§ WHAT TO WORK ON:
Extract every line of text from the data below word for word, and leave the pictures out of your answer.
[RECORDED INFORMATION — start]
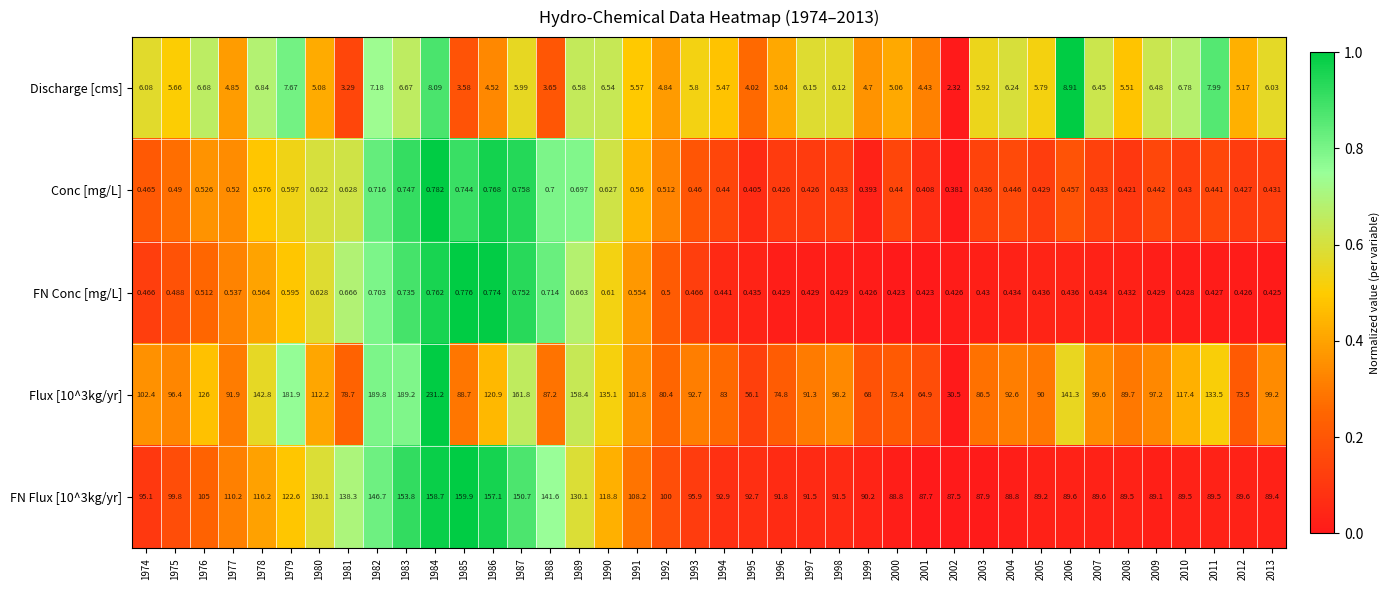

Is the value of Discharge [cms] at 1992 greater than the value of Flux [10^3kg/yr] at 1988?

No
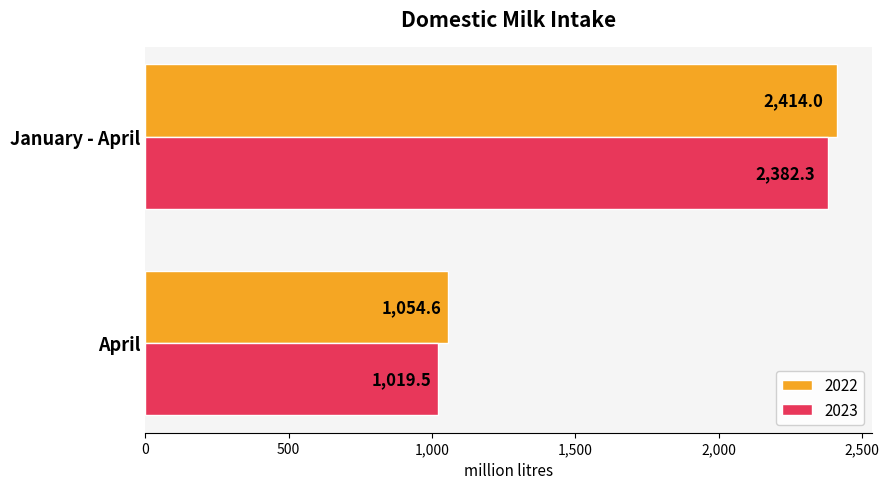

At which label is 2022 closest to 1734?

April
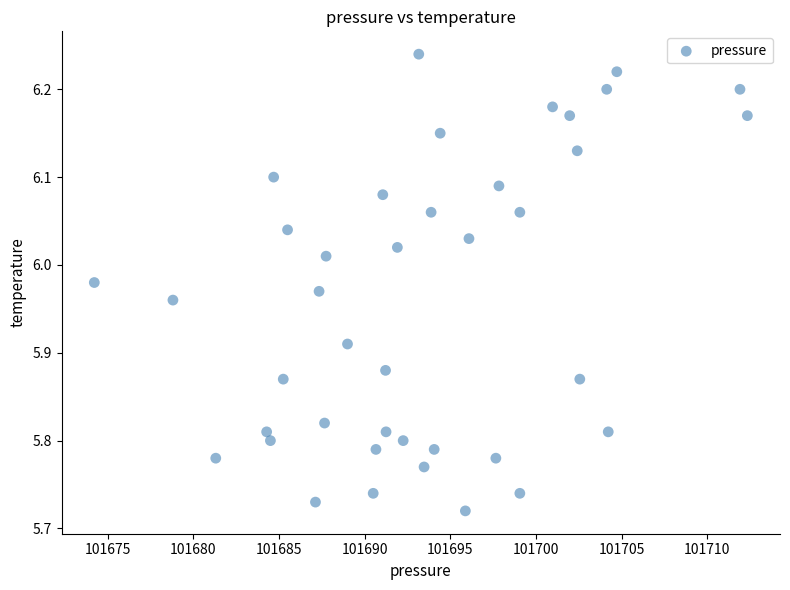

What is the range of X values (max minus min)?

38.1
[RECORDED INFORMATION — finish]
§ OUTPUT:
Is the value of Discharge [cms] at 1992 greater than the value of Flux [10^3kg/yr] at 1988?

No

At which label is 2022 closest to 1734?

April

What is the range of X values (max minus min)?

38.1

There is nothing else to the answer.